**Task brief**: Run through the data and copy out every line that mentions the word "Yoga".

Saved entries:

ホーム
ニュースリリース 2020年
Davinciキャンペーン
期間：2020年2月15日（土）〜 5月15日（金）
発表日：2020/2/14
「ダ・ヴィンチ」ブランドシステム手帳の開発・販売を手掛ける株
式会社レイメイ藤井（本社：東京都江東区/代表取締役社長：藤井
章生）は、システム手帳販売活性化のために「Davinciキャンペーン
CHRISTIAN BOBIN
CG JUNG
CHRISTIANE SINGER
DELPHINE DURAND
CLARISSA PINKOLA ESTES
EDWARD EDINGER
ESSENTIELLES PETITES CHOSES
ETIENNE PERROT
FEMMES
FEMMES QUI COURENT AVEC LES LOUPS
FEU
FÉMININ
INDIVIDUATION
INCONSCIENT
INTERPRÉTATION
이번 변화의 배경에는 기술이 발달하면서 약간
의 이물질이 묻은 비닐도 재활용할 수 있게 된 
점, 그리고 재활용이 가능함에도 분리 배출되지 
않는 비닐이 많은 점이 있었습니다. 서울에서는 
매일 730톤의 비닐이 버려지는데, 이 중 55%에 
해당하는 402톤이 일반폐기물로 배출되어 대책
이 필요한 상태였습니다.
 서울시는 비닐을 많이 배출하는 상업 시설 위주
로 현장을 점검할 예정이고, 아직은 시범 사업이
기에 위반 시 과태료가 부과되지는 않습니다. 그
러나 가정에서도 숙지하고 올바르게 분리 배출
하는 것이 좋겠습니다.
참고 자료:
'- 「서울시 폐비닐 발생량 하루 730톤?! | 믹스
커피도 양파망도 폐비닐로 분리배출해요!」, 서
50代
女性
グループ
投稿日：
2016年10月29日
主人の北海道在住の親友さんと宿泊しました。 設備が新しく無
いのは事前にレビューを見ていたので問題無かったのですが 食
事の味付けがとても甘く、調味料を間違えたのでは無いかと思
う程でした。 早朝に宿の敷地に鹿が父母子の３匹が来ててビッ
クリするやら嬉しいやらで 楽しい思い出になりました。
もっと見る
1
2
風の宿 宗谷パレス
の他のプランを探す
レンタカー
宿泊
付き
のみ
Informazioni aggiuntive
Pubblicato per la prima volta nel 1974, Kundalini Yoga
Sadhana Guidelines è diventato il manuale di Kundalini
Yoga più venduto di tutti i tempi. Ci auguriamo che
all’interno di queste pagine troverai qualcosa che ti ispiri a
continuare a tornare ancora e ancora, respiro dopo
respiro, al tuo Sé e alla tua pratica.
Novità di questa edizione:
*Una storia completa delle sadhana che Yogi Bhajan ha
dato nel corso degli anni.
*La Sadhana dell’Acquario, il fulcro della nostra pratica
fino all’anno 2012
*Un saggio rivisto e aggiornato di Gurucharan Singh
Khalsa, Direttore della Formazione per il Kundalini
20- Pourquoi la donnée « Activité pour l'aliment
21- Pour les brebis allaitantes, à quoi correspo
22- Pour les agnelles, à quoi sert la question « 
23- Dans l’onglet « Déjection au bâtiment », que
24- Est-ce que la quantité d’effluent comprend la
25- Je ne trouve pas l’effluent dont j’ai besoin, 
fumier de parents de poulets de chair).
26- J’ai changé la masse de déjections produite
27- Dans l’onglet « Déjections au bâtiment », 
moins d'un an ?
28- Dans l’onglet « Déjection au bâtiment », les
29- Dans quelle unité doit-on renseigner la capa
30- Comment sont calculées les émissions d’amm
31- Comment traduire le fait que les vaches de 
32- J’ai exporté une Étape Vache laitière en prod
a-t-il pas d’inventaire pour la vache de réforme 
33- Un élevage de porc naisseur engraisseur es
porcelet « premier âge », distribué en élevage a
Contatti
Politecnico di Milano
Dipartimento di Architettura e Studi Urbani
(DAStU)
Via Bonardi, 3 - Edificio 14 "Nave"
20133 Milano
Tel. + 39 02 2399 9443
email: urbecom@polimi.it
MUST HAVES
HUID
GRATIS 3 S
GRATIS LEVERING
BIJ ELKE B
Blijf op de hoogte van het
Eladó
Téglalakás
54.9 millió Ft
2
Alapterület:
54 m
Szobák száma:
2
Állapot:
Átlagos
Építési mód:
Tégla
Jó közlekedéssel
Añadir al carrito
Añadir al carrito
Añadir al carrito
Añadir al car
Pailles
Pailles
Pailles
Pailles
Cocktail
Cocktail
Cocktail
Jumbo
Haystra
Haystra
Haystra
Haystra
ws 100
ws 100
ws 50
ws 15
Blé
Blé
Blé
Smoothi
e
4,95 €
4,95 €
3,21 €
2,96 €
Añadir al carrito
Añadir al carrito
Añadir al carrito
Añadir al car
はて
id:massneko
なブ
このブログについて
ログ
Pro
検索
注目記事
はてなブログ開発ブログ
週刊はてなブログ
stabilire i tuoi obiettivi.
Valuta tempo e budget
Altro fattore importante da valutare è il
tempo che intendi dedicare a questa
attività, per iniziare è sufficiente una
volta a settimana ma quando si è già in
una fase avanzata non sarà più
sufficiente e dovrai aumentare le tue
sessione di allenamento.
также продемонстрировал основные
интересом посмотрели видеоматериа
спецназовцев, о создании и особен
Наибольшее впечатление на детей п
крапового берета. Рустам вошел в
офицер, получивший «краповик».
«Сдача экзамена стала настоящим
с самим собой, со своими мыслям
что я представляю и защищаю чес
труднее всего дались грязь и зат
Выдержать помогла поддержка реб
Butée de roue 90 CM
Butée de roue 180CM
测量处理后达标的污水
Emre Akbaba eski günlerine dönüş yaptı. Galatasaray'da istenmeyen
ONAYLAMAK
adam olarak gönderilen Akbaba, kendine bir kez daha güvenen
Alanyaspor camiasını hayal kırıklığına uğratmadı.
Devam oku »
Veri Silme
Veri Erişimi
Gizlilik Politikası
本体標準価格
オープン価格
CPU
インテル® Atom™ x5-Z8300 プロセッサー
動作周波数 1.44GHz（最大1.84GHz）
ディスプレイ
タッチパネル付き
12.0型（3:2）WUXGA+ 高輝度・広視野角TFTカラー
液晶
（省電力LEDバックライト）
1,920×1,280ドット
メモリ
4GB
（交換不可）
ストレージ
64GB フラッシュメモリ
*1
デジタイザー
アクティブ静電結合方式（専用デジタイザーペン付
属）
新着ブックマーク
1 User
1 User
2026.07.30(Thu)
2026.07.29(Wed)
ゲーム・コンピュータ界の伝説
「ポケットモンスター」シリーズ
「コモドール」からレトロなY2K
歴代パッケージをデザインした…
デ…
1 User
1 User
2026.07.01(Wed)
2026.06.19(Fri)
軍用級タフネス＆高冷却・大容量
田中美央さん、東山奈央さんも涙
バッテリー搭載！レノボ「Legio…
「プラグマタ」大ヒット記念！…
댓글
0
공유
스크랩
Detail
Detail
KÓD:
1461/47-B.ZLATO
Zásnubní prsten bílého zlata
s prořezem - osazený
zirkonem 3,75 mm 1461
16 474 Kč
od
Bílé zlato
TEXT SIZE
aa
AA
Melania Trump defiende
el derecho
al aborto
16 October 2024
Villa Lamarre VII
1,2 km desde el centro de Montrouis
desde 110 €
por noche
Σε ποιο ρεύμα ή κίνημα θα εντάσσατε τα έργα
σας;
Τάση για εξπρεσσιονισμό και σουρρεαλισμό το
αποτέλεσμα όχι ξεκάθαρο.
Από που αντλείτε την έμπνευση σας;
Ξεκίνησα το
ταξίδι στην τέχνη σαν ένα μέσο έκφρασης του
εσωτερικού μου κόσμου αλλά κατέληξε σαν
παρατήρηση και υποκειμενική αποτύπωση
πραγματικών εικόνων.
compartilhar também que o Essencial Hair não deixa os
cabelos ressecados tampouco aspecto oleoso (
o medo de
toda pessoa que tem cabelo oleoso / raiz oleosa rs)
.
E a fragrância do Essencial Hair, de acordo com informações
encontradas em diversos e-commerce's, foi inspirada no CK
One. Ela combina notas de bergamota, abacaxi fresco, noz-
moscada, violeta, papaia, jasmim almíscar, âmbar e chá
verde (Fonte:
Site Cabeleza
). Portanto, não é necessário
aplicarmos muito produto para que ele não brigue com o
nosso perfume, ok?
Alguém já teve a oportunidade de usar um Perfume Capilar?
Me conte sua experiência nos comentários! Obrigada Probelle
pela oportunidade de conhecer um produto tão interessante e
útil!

**Exercise response**:
Pubblicato per la prima volta nel 1974, Kundalini Yoga
Yoga più venduto di tutti i tempi. Ci auguriamo che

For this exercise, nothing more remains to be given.